BEGIN
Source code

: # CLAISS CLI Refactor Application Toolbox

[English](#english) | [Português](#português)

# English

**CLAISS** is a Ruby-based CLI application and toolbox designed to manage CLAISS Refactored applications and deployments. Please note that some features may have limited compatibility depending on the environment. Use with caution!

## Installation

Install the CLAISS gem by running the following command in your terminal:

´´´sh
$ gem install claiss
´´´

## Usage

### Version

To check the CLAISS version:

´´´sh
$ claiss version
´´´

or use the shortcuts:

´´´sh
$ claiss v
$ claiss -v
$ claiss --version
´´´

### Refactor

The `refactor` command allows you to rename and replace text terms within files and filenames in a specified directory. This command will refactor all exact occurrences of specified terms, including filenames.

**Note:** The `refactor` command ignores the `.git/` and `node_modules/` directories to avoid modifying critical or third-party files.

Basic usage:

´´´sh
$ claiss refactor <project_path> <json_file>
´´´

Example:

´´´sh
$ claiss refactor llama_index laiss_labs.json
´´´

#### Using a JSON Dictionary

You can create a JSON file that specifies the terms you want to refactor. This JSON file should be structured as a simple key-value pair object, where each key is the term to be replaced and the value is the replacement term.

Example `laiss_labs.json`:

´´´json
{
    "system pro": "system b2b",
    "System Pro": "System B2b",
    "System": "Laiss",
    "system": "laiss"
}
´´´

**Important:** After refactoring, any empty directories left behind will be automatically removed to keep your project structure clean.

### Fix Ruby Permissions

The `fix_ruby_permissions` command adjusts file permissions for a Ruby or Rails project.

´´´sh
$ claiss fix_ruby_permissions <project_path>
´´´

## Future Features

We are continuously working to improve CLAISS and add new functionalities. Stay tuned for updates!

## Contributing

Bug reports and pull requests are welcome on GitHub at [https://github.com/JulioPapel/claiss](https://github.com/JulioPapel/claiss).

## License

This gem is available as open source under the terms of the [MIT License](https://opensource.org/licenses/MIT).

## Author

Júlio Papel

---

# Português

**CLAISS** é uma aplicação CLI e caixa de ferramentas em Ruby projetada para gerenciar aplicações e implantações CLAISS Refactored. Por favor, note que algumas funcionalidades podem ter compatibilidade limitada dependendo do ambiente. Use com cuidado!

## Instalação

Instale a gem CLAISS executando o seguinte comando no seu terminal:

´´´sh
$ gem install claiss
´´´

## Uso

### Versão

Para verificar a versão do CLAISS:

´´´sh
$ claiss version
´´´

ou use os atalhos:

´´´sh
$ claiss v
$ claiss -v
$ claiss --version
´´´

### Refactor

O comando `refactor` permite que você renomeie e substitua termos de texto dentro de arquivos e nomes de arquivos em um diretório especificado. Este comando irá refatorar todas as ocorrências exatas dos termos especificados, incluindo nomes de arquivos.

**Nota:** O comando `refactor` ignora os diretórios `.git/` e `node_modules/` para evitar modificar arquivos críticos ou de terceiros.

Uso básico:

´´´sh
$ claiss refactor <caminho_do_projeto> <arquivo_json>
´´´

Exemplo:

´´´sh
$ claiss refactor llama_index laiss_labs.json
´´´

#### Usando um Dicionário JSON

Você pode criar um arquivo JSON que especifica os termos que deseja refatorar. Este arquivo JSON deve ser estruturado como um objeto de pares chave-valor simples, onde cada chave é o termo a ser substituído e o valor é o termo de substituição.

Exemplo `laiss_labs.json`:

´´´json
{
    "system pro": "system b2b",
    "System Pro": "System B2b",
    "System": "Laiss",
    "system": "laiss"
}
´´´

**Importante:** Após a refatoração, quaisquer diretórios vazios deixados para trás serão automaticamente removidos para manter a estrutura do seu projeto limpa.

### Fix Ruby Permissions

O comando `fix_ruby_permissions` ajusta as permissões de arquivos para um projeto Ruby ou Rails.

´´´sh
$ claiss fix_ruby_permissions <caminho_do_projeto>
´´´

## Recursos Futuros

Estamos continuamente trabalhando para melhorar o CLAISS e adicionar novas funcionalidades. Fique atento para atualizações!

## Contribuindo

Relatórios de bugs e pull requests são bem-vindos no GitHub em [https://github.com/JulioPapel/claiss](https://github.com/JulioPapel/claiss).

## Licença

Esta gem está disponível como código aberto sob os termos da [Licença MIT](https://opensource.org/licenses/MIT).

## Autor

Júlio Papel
END
● What is needed:
Set every entry down verbatim.

● Problem solution:
Source code

: # CLAISS CLI Refactor Application Toolbox

[English](#english) | [Português](#português)

# English

**CLAISS** is a Ruby-based CLI application and toolbox designed to manage CLAISS Refactored applications and deployments. Please note that some features may have limited compatibility depending on the environment. Use with caution!

## Installation

Install the CLAISS gem by running the following command in your terminal:

´´´sh
$ gem install claiss
´´´

## Usage

### Version

To check the CLAISS version:

´´´sh
$ claiss version
´´´

or use the shortcuts:

´´´sh
$ claiss v
$ claiss -v
$ claiss --version
´´´

### Refactor

The `refactor` command allows you to rename and replace text terms within files and filenames in a specified directory. This command will refactor all exact occurrences of specified terms, including filenames.

**Note:** The `refactor` command ignores the `.git/` and `node_modules/` directories to avoid modifying critical or third-party files.

Basic usage:

´´´sh
$ claiss refactor <project_path> <json_file>
´´´

Example:

´´´sh
$ claiss refactor llama_index laiss_labs.json
´´´

#### Using a JSON Dictionary

You can create a JSON file that specifies the terms you want to refactor. This JSON file should be structured as a simple key-value pair object, where each key is the term to be replaced and the value is the replacement term.

Example `laiss_labs.json`:

´´´json
{
    "system pro": "system b2b",
    "System Pro": "System B2b",
    "System": "Laiss",
    "system": "laiss"
}
´´´

**Important:** After refactoring, any empty directories left behind will be automatically removed to keep your project structure clean.

### Fix Ruby Permissions

The `fix_ruby_permissions` command adjusts file permissions for a Ruby or Rails project.

´´´sh
$ claiss fix_ruby_permissions <project_path>
´´´

## Future Features

We are continuously working to improve CLAISS and add new functionalities. Stay tuned for updates!

## Contributing

Bug reports and pull requests are welcome on GitHub at [https://github.com/JulioPapel/claiss](https://github.com/JulioPapel/claiss).

## License

This gem is available as open source under the terms of the [MIT License](https://opensource.org/licenses/MIT).

## Author

Júlio Papel

---

# Português

**CLAISS** é uma aplicação CLI e caixa de ferramentas em Ruby projetada para gerenciar aplicações e implantações CLAISS Refactored. Por favor, note que algumas funcionalidades podem ter compatibilidade limitada dependendo do ambiente. Use com cuidado!

## Instalação

Instale a gem CLAISS executando o seguinte comando no seu terminal:

´´´sh
$ gem install claiss
´´´

## Uso

### Versão

Para verificar a versão do CLAISS:

´´´sh
$ claiss version
´´´

ou use os atalhos:

´´´sh
$ claiss v
$ claiss -v
$ claiss --version
´´´

### Refactor

O comando `refactor` permite que você renomeie e substitua termos de texto dentro de arquivos e nomes de arquivos em um diretório especificado. Este comando irá refatorar todas as ocorrências exatas dos termos especificados, incluindo nomes de arquivos.

**Nota:** O comando `refactor` ignora os diretórios `.git/` e `node_modules/` para evitar modificar arquivos críticos ou de terceiros.

Uso básico:

´´´sh
$ claiss refactor <caminho_do_projeto> <arquivo_json>
´´´

Exemplo:

´´´sh
$ claiss refactor llama_index laiss_labs.json
´´´

#### Usando um Dicionário JSON

Você pode criar um arquivo JSON que especifica os termos que deseja refatorar. Este arquivo JSON deve ser estruturado como um objeto de pares chave-valor simples, onde cada chave é o termo a ser substituído e o valor é o termo de substituição.

Exemplo `laiss_labs.json`:

´´´json
{
    "system pro": "system b2b",
    "System Pro": "System B2b",
    "System": "Laiss",
    "system": "laiss"
}
´´´

**Importante:** Após a refatoração, quaisquer diretórios vazios deixados para trás serão automaticamente removidos para manter a estrutura do seu projeto limpa.

### Fix Ruby Permissions

O comando `fix_ruby_permissions` ajusta as permissões de arquivos para um projeto Ruby ou Rails.

´´´sh
$ claiss fix_ruby_permissions <caminho_do_projeto>
´´´

## Recursos Futuros

Estamos continuamente trabalhando para melhorar o CLAISS e adicionar novas funcionalidades. Fique atento para atualizações!

## Contribuindo

Relatórios de bugs e pull requests são bem-vindos no GitHub em [https://github.com/JulioPapel/claiss](https://github.com/JulioPapel/claiss).

## Licença

Esta gem está disponível como código aberto sob os termos da [Licença MIT](https://opensource.org/licenses/MIT).

## Autor

Júlio Papel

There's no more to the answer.